Let’s use an example to help explain how things work. To keep things simple, we've left out some of the fees and costs you may have to pay when buying a house.

  • Let's say you agree to purchase a property for $500,000.
  • You have a deposit of $100,000, meaning you need to borrow $400,000.
  • This means your current LVR is 80% (i.e. your loan of $400,000 divided by the property value of $500,000).

Two years later, when it's time to settle:

  • The property’s value has gone up in value to $550,000.
  • Even if you still need to borrow $400,000, your LVR will go 80% to around 73%.
  • This is because $400,000 is only 73% of the current property value.

On the flip side, if the property value falls from $500,000 to $400,000, your LVR will go up. If you haven’t saved significantly more for your deposit, this may affect the likelihood of you getting a loan, or it could mean having to pay for LMI if you do get a new loan.
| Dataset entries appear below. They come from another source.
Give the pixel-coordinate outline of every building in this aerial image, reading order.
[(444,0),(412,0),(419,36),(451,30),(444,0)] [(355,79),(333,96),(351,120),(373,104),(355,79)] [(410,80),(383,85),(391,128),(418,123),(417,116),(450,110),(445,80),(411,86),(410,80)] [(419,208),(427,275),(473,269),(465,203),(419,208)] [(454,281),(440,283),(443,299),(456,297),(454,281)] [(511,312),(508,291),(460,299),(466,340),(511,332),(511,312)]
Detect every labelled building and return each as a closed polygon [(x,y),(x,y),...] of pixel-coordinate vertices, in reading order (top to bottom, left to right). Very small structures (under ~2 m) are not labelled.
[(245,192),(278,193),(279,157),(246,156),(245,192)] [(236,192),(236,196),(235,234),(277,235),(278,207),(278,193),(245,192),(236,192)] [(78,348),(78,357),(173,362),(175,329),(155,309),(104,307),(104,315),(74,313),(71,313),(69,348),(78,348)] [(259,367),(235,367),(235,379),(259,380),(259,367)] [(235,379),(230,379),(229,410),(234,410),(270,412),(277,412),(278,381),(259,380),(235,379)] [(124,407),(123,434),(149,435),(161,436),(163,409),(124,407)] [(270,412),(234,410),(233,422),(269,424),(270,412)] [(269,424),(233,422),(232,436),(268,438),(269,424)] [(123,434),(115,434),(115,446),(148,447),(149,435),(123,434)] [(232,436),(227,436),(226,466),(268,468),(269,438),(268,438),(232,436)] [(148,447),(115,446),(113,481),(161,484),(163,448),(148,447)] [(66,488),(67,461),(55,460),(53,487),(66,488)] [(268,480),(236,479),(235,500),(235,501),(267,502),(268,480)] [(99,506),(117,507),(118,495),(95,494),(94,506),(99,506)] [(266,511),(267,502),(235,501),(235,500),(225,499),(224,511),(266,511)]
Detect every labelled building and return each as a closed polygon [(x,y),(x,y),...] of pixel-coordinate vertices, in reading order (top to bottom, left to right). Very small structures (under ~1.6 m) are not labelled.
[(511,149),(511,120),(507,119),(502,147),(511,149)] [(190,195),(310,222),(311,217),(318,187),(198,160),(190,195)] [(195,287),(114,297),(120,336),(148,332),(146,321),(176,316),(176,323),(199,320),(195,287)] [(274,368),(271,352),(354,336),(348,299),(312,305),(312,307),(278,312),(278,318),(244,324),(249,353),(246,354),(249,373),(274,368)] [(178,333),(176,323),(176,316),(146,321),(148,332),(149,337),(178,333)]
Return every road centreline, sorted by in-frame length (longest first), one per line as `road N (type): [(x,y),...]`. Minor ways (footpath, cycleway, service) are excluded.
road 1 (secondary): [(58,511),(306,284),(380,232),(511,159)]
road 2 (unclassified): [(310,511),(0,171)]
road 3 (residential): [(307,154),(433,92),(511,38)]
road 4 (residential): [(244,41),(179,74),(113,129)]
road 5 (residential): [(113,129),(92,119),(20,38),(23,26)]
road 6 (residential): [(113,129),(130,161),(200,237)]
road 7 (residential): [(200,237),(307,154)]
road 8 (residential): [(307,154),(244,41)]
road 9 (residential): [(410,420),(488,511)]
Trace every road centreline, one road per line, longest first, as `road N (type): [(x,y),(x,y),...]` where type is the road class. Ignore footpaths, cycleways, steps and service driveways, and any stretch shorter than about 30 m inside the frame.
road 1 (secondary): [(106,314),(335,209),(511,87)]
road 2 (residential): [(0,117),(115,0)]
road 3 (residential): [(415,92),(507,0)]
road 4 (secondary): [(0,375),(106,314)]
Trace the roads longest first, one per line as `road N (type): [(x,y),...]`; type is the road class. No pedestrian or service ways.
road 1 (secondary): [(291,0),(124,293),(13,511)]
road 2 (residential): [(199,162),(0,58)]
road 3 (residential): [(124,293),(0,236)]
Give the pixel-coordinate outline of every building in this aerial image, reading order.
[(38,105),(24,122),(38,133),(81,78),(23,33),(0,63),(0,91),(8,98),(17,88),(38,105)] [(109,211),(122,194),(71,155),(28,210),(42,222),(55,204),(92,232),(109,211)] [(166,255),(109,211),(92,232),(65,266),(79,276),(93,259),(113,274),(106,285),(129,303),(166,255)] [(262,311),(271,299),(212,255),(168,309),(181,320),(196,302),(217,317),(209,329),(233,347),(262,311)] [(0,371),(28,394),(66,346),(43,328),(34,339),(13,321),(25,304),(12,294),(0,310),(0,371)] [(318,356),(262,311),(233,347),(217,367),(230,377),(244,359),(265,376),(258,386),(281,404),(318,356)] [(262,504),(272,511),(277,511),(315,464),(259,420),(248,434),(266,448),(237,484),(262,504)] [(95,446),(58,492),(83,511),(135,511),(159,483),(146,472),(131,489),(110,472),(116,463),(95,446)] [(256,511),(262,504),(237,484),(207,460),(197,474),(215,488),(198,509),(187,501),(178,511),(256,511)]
LVR is important so make sure you understand how it works

Saving a deposit when buying off the plan

The big question is: How do you come up with enough money for the deposit (plus upfront costs and fees)? For an off-the-plan property worth $750,000 and a 10% deposit, that means your deposit is $75,000. We’re not talking loose change here.

In most cases, lenders won’t let you borrow the deposit amount as part of a home loan. You’ll need to find the money yourself.

Here are some of the ways first home buyers may come up with the money:

  • Save more money. Read our tips on saving for a deposit.
  • Borrow from family. You could ask a family member for a loan. If you receive a cash gift or borrow from your family, you may still have to prove evidence of your own savings when you apply for your home loan.

Every person’s situation is unique, so be realistic about what you can afford. And be careful about borrowing from family and friends, as you don’t want to end up in a dispute with them if things go wrong.

Some final tips to consider

  • Spend some time researching the developer, builder and architect to make sure they have a good track record.
  • Always check with the developer to see if they offer any of the benefits discussed above.
  • Find out what the process would be to fix any defects that have been identified when the building has been completed.
  • Find out how you’re covered if the developer goes bankrupt before completing the project. 
  • Make sure you read the terms and conditions very carefully before signing a contract. It is a good idea to seek advice from a lawyer or conveyancer before you sign so you can understand the costs and risks.